:: Stated goal ::
Convert every line of the material below into a numbered list, skipping blank lines. Omit the pictures from the output.

:: Data taken from a collection ::

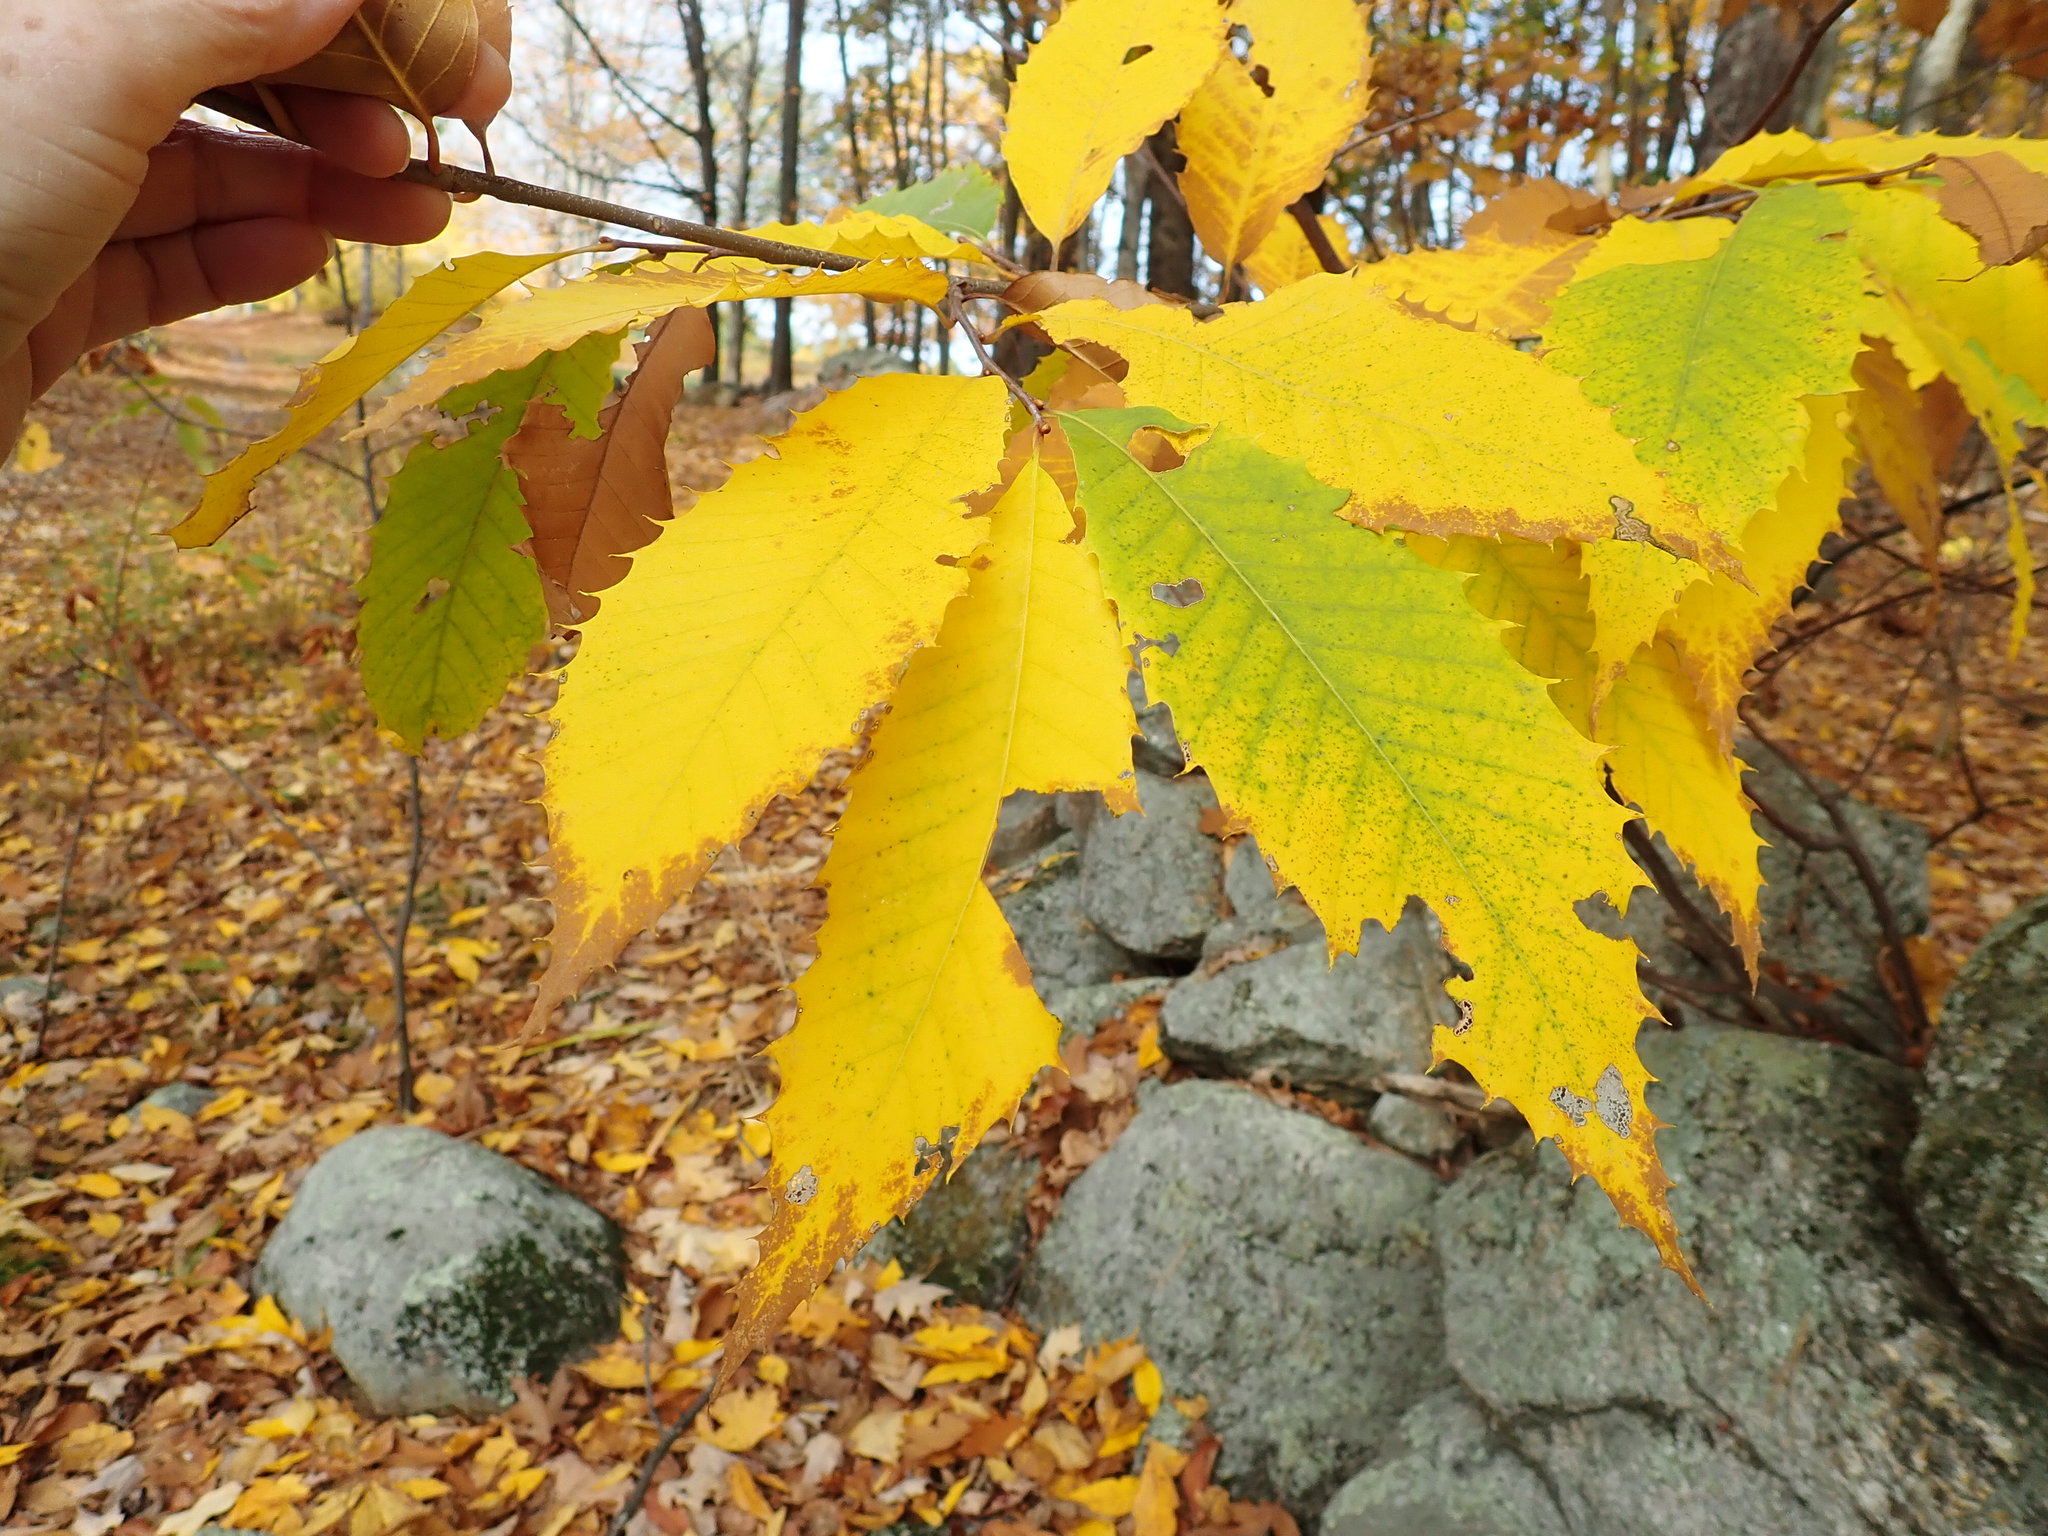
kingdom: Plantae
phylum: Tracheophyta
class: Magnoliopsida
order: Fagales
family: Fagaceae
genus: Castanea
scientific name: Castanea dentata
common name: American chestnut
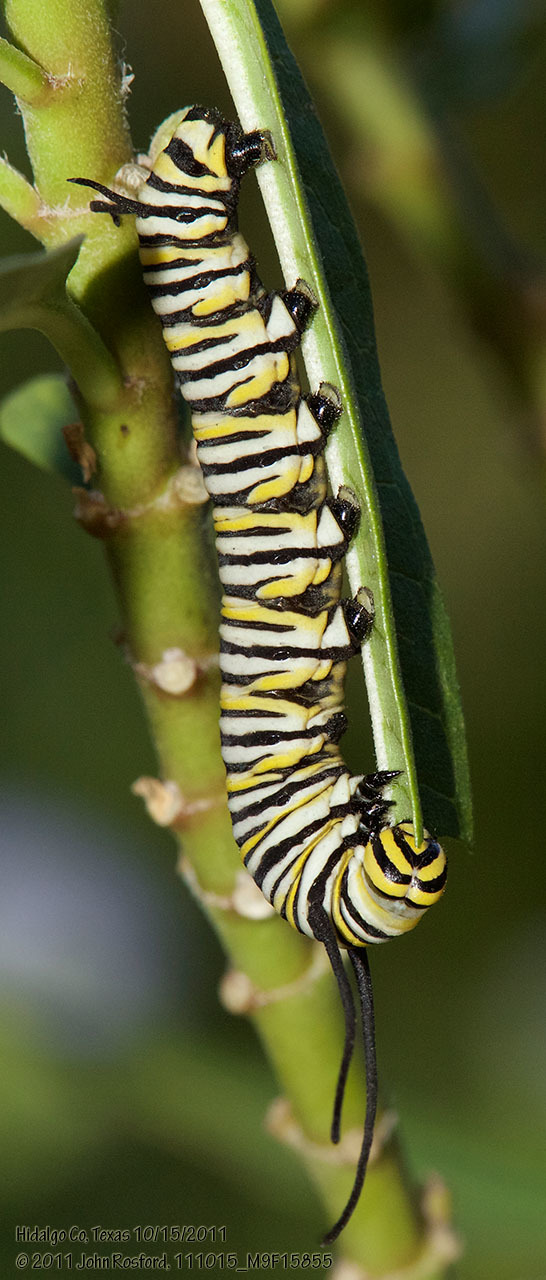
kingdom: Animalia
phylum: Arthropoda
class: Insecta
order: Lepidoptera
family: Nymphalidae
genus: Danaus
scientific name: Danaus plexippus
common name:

:: The answer ::
1. kingdom: Plantae
2. phylum: Tracheophyta
3. class: Magnoliopsida
4. order: Fagales
5. family: Fagaceae
6. genus: Castanea
7. scientific name: Castanea dentata
8. common name: American chestnut
9. kingdom: Animalia
10. phylum: Arthropoda
11. class: Insecta
12. order: Lepidoptera
13. family: Nymphalidae
14. genus: Danaus
15. scientific name: Danaus plexippus
16. common name:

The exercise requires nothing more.